E non dovrebbe neppure stupire, dato che lo stato di emergenza sanitaria ha messo in atto forti cortocircuiti anche sul versante economico a livello globale, mettendo in rilievo stravolgimenti in ogni settore.

Secondo i dati diffusi oggi dall’Istat, nel mese di dicembre 2021, il NIC, ossia l’Indice nazionale dei prezzi al consumo, al lordo dei tabacchi, ha fatto registrare un aumento pari allo 0,4% su base mensile, e del 3,9% su quello tendenziale. A novembre si era a +3,7%.

Se si considera la media dei prezzi al consumo nell’anno appena trascorso, la crescita è pari a +1,9%, nel 2020 era -0,2%. I prezzi al consumo crescono dello 0,8%, al netto degli alimentari freschi (inflazione di fondo).
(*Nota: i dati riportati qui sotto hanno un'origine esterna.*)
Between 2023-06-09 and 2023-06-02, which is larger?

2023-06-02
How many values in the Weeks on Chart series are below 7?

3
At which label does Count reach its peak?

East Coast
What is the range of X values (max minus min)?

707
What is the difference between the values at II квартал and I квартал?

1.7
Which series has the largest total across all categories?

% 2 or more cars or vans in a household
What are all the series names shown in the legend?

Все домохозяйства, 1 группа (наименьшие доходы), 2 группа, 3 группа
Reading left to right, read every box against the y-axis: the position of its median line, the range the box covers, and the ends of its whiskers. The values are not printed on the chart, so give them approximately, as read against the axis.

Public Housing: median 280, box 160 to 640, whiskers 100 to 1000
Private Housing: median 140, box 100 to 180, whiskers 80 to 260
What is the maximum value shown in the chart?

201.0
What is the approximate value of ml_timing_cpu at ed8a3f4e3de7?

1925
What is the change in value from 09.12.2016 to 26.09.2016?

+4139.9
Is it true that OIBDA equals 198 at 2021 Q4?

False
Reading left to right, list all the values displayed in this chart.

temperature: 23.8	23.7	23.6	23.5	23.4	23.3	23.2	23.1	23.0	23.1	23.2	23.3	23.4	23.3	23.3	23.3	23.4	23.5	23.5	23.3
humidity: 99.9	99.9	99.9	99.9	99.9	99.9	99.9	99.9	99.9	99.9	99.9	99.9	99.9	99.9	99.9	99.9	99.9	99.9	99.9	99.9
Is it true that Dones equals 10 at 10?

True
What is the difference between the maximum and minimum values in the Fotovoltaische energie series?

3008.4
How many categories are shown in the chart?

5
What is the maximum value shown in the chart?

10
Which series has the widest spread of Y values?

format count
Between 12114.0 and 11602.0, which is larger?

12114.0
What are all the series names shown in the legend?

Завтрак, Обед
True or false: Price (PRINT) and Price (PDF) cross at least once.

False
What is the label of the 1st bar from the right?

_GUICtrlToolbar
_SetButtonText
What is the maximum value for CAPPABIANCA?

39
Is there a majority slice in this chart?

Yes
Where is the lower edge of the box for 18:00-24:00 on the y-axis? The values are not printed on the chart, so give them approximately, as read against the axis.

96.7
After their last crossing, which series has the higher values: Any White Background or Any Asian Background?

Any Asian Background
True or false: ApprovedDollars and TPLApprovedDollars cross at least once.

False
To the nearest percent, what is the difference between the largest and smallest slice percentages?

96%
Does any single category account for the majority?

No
L’Istat fa notare che l’ulteriore spinta dell’inflazione su base tendenziale proviene soprattutto dai prezzi dei beni alimentari, sia lavorati che non lavorati. Dai prezzi di beni durevoli, servizi ricreativi, culturali e per la cura della persona. Rallentano i prezzi degli energetici, nonostante la crescita resti alquanto sostenuta, passando da +30,7% a +29,1%, per via della componente non regolamentata, fa notare l’Istat. Mentre quella regolamentata resta stabile.